Predicting treatment adherence and outcome to outpatient multimodal rehabilitation in chronic low back pain.

作者信息

Dhondt Evy, Van Oosterwijck Jessica, Cagnie Barbara, Adnan Rahmat, Schouppe Stijn, Van Akeleyen Jens, Logghe Tine, Danneels Lieven

机构信息

SPINE Research Unit Ghent, Department of Rehabilitation Sciences, Faculty of Medicine and Health Sciences, Ghent University, Campus UZ Ghent, 9000 Ghent, Belgium.
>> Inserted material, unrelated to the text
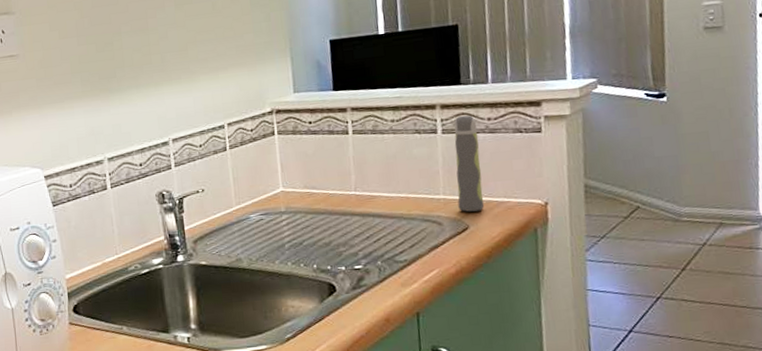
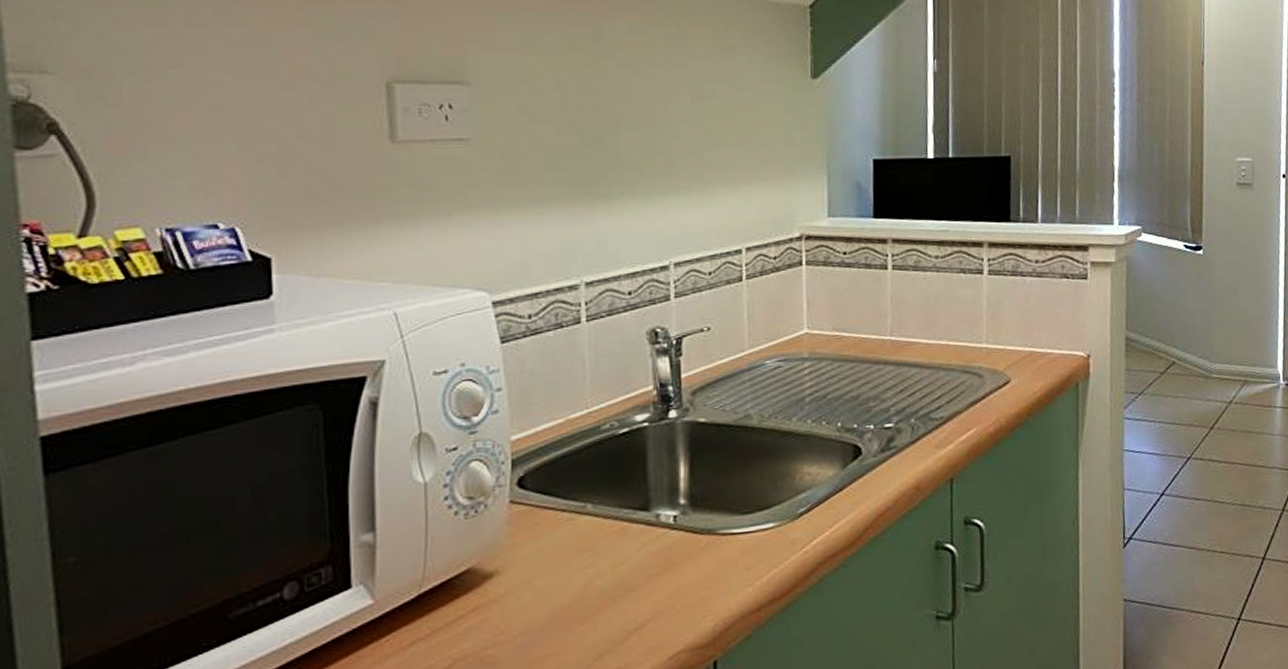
spray bottle: present [454,115,485,212] -> none [1000,255,1028,364]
Pain in Motion International Research Group.

出版信息

J Back Musculoskelet Rehabil. 2020;33(2):277-293. doi: 10.3233/BMR-181125.

DOI:10.3233/BMR-181125
PMID:31356190
Abstract

BACKGROUND

There is a growing need to identify patient pre-treatment characteristics that could predict adherence and outcome following specific interventions.

OBJECTIVE

To identify predictors of adherence and outcome to outpatient multimodal rehabilitation in chronic low back pain (CLBP).

METHODS

A total of 273 CLBP patients participated in an exercise-based rehabilitation program. Patients who completed ⩾ 70% of the treatment course were classified as adherent. Patients showing a post-treatment reduction of ⩾ 30% in Oswestry Disability Index (ODI) and Visual Analogue Scale (VAS) back pain intensity scores were assigned to the favorable outcome group.

RESULTS

Multivariate logistic regression revealed that higher age, higher ability to perform low-load activities, and higher degrees of kinesiophobia increased the odds to complete the rehabilitation program. By contrast, lower levels of education and back pain unrelated to poor posture increased the odds for non-adherence. Furthermore, a favorable outcome was predicted in case the cause for LBP was known, shorter symptom duration, no pain in the lower legs, no difficulties falling asleep, and short-term work absenteeism.

CONCLUSIONS

Assessment and consideration of patient pre-treatment characteristics is of great importance as they may enable therapists to identify patients with a good prognosis or at risk for non-responding to outpatient multimodal rehabilitation.

摘要

背景

识别能够预测特定干预措施后患者依从性和治疗结果的治疗前特征的需求日益增长。

目的

确定慢性下腰痛(CLBP)患者门诊多模式康复治疗依从性和治疗结果的预测因素。

方法

共有273例CLBP患者参与了一项基于运动的康复计划。完成治疗疗程⩾70%的患者被归类为依从性好。治疗后Oswestry功能障碍指数(ODI)和视觉模拟量表(VAS)背痛强度评分降低⩾30%的患者被归入良好治疗结果组。

结果

多因素逻辑回归显示,年龄较大、进行低负荷活动的能力较强以及运动恐惧程度较高会增加完成康复计划的几率。相比之下,教育程度较低以及与不良姿势无关的背痛会增加不依从的几率。此外,如果已知腰痛的病因、症状持续时间较短、小腿无疼痛、入睡无困难以及短期旷工,则预测会有良好的治疗结果。

结论

评估和考虑患者的治疗前特征非常重要,因为这可能使治疗师能够识别出预后良好或有门诊多模式康复治疗无反应风险的患者。